Un groupe de hacktivistes connu sous le nom de Nullbulge affirme avoir divulgué des milliers de canaux du Slack interne de Disney, y compris des informations sur des projets inédits, des codes informatiques d’images brutes et certains identifiants de connexion. La faille de sécurité a entraîné un vol massif d’environ 1,2 téraoctet de données du serveur de la plateforme. Le groupe a expliqué dans un e-mail à la CNN qu’il a obtenu l’accès grâce à « un homme ayant accès à Slack qui possédait des cookies » et qu’il est basé en Russie.
L’e-mail précisait que « l’utilisateur était conscient que nous avions [les cookies], il a essayé de nous expulser une fois, mais nous a laissé revenir avant la deuxième ». Pour sa part, Disney a déclaré lundi qu’« une enquête sur cette affaire est en cours ».
Nullbulge a justifié son attaque en affirmant qu’il cherche à protéger les droits des artistes et à garantir leur rémunération, en particulier à l’ère de l’intelligence artificielle. « Disney était notre cible en raison de la manière dont ils gèrent les contrats des artistes, leur approche de l’IA et leur mépris flagrant pour le consommateur », ont-ils précisé dans leur e-mail.

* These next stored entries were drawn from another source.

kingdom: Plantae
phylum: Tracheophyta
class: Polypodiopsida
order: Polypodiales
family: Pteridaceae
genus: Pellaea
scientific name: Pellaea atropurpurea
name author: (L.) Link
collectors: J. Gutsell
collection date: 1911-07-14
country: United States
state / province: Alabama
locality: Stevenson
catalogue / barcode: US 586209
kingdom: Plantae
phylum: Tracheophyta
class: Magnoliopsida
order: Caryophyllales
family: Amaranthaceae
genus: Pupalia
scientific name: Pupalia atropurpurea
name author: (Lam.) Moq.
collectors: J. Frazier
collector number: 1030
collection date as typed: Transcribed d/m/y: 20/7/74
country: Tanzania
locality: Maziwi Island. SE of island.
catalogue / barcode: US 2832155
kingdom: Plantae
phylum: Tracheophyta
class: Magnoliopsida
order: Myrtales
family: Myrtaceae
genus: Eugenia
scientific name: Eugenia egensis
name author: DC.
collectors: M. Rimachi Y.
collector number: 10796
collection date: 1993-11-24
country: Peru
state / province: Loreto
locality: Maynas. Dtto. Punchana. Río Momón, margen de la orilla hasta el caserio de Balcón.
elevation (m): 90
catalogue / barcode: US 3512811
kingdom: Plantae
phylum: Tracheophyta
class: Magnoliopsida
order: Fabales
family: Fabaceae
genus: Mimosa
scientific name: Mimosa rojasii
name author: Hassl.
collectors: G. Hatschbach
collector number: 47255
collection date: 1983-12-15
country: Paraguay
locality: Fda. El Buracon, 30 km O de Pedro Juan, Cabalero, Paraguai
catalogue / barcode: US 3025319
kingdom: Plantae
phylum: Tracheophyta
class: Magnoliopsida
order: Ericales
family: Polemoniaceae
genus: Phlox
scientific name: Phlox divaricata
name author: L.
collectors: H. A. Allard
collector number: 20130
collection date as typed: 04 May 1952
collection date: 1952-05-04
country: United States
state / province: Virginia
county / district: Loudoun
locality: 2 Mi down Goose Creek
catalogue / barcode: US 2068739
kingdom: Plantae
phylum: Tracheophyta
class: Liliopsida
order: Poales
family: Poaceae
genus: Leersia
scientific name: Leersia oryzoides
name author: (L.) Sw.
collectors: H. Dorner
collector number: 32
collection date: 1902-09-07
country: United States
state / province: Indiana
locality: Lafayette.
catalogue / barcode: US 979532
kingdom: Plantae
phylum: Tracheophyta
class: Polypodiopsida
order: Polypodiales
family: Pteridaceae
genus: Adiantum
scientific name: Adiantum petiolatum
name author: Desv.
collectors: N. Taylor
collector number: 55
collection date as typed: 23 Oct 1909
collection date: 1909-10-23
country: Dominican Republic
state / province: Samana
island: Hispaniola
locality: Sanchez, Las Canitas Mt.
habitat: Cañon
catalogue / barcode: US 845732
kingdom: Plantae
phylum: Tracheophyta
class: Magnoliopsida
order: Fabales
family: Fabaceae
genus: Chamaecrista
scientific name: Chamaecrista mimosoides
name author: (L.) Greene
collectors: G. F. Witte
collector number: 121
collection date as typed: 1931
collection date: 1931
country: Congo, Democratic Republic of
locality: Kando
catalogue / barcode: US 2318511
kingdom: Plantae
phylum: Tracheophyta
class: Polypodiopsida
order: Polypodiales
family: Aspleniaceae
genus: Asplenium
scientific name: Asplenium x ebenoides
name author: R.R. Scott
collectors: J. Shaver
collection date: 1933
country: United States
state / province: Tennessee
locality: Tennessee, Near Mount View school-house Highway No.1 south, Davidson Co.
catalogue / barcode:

L’intelligence artificielle a été un point de friction dans les négociations des grèves du Syndicat des Acteurs et du Syndicat des Scénaristes des États-Unis. Les scénaristes craignent que des outils comme ChatGPT puissent écrire des scénarios, tandis que les acteurs redoutent d’être remplacés par des images générées par ordinateur.
Au cours des dernières semaines, Nullbulge a insinué ses plans via ses réseaux sociaux. Par exemple, en juin, ils ont publié sur Twitter des données de visiteurs, de réservations et de revenus de Disneyland Paris. Les hackers ont expliqué qu’ils avaient décidé de divulguer les données car faire des demandes à Disney serait inutile. « Si nous disions ‘Bonjour Disney, nous avons toutes vos données sensibles’, ils se verrouilleraient instantanément et essaieraient de nous éliminer. Dans un duel, il vaut mieux tirer en premier », ont-ils argumenté dans leur e-mail.